• **BRIEF**
Turn the material from the line containing "#### Workout Exercise Controller" through the line containing "- [ ] Handle 404 for non-existent entries" into a numbered list, leaving out any blank lines.

• **DATASET ENTRIES**
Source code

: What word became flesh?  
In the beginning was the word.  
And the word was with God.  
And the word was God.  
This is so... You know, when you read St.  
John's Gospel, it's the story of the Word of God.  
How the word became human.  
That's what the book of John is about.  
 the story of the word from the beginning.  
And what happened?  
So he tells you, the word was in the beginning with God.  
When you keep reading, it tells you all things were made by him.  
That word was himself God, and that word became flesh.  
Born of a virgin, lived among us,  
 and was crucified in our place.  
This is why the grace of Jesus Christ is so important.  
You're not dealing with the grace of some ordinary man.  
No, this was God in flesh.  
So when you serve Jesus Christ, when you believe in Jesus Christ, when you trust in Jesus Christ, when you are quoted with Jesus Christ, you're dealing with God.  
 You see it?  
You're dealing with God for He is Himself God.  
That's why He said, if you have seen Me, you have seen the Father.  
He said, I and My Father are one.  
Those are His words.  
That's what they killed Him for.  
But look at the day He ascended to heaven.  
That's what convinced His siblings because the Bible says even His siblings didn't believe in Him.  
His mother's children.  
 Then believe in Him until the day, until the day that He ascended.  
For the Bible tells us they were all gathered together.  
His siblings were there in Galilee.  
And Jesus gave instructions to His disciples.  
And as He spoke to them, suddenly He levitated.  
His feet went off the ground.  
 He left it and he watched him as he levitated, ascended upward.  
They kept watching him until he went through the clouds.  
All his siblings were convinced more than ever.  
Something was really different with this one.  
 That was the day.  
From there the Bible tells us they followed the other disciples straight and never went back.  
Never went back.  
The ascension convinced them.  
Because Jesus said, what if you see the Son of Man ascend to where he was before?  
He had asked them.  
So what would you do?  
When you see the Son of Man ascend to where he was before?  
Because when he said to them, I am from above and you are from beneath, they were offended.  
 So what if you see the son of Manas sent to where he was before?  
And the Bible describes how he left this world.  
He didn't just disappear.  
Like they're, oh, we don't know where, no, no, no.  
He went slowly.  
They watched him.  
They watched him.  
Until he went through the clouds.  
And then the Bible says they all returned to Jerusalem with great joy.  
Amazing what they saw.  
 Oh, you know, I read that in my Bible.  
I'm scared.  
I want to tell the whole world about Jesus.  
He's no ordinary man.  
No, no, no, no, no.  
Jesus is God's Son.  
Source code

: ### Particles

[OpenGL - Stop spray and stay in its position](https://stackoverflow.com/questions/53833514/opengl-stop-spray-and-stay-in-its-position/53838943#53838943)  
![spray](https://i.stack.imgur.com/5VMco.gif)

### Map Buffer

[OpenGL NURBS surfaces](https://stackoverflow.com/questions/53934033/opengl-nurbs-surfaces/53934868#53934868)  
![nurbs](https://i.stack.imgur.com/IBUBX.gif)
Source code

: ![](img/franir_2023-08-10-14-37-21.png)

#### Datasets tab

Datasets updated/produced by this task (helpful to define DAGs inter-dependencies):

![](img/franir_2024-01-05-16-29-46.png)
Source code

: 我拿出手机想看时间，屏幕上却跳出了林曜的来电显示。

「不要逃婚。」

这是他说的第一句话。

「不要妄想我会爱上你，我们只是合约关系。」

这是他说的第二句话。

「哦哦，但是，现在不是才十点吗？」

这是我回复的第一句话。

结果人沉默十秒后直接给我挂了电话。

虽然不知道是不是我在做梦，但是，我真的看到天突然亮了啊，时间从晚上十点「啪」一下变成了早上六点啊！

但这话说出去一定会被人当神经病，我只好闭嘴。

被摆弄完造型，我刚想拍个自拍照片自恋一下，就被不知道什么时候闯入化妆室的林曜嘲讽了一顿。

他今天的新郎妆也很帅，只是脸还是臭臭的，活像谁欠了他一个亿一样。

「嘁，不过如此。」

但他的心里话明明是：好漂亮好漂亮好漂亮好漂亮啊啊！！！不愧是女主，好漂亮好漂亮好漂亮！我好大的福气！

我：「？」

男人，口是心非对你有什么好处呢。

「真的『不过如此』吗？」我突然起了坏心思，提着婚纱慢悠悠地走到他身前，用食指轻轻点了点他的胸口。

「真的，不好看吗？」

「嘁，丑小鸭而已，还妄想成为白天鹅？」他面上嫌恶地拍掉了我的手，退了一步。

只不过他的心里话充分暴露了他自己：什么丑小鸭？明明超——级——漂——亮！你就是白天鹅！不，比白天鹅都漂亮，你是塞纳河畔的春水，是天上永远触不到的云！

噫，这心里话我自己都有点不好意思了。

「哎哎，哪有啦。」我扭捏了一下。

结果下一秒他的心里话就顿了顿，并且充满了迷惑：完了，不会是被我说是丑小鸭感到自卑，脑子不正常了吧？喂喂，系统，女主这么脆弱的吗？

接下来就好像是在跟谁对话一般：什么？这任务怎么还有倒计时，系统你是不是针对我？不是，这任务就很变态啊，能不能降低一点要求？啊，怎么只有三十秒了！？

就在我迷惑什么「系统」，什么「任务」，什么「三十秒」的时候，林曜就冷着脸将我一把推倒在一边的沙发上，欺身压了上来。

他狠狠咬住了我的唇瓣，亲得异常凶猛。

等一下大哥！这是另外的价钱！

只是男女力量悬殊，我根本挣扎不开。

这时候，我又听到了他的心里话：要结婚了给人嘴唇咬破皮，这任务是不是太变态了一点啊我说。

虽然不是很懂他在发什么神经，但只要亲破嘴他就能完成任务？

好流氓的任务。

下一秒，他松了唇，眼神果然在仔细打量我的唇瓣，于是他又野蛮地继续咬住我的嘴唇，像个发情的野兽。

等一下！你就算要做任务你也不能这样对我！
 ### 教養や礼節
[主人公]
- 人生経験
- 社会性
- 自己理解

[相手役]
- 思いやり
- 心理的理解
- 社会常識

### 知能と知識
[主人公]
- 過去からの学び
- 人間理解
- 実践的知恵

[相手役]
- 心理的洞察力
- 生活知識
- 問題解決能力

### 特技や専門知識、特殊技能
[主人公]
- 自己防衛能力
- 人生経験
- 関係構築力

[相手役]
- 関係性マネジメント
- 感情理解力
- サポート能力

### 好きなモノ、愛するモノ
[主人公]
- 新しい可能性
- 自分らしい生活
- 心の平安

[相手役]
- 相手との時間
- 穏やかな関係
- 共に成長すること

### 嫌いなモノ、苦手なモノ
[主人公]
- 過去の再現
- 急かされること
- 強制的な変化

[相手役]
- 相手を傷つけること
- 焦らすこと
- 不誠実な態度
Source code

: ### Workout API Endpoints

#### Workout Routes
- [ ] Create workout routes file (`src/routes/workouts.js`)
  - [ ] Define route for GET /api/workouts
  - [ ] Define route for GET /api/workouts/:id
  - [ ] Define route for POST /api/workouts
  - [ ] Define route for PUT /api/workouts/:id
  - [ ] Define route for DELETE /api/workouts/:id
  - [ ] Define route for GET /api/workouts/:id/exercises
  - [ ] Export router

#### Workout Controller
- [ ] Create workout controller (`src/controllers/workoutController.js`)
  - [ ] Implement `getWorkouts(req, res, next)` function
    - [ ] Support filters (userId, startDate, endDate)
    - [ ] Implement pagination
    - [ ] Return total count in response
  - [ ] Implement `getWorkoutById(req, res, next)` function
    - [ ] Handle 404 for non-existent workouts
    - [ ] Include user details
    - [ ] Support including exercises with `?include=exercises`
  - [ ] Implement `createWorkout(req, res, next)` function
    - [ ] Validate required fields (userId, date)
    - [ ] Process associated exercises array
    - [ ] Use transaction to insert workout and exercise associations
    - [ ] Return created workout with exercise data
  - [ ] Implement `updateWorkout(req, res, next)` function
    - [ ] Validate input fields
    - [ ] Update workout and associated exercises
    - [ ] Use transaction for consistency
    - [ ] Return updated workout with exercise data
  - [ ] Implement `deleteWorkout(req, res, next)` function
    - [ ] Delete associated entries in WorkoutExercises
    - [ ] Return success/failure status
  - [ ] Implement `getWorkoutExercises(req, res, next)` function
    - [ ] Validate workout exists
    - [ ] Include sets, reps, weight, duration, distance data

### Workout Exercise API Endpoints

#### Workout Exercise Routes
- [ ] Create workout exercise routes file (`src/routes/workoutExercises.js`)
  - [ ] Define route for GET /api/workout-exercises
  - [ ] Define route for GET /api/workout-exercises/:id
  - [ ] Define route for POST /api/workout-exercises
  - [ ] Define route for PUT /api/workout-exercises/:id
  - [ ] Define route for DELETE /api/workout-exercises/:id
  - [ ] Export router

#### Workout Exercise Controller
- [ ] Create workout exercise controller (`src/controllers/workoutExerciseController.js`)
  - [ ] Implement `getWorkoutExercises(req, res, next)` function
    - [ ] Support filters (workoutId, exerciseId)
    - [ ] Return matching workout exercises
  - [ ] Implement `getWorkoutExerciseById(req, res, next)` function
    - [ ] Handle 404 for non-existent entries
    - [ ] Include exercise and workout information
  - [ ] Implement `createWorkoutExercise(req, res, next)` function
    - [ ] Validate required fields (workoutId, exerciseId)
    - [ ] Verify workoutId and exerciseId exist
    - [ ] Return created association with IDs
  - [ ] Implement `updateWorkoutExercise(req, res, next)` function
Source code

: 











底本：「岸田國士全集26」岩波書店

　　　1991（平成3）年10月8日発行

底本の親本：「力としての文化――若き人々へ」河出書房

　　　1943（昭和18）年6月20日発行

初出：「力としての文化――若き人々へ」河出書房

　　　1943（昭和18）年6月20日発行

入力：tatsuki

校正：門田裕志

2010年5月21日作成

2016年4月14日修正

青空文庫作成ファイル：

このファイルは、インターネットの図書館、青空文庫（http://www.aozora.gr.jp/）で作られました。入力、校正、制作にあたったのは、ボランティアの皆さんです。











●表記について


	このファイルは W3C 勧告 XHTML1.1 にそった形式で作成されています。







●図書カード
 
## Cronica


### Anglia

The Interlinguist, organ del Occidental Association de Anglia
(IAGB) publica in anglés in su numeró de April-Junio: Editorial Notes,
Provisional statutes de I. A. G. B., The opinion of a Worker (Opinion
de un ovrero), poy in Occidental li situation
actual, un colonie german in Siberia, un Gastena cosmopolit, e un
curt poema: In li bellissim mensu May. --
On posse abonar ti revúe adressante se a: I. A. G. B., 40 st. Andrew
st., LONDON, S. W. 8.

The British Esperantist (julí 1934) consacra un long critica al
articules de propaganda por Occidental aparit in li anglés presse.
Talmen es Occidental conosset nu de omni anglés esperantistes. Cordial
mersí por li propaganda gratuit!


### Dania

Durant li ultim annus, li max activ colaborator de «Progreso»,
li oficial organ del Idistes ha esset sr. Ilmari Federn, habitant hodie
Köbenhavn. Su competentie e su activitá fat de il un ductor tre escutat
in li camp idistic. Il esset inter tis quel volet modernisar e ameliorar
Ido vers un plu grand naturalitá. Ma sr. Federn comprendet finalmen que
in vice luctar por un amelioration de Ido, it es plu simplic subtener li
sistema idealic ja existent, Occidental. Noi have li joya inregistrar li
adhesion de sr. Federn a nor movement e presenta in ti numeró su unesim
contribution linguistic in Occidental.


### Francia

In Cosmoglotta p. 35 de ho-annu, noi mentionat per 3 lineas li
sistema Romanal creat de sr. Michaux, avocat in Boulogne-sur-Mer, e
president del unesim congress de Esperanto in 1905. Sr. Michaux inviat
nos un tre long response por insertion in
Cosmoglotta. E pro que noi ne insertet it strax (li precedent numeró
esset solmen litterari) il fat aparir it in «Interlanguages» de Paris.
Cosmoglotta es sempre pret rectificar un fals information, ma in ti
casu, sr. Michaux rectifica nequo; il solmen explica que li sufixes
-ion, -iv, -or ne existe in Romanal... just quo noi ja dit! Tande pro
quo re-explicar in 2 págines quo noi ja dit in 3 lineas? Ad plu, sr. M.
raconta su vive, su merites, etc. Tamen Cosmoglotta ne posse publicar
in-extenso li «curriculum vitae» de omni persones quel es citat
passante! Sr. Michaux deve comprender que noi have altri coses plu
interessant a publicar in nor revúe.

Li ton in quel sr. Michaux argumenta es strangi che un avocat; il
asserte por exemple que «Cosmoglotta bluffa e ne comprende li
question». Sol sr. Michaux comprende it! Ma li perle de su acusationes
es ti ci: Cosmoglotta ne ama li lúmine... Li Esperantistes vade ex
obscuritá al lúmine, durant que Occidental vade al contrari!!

• **OUTPUT FOR THIS TASK**
1. #### Workout Exercise Controller
2. - [ ] Create workout exercise controller (`src/controllers/workoutExerciseController.js`)
3.   - [ ] Implement `getWorkoutExercises(req, res, next)` function
4.     - [ ] Support filters (workoutId, exerciseId)
5.     - [ ] Return matching workout exercises
6.   - [ ] Implement `getWorkoutExerciseById(req, res, next)` function
7.     - [ ] Handle 404 for non-existent entries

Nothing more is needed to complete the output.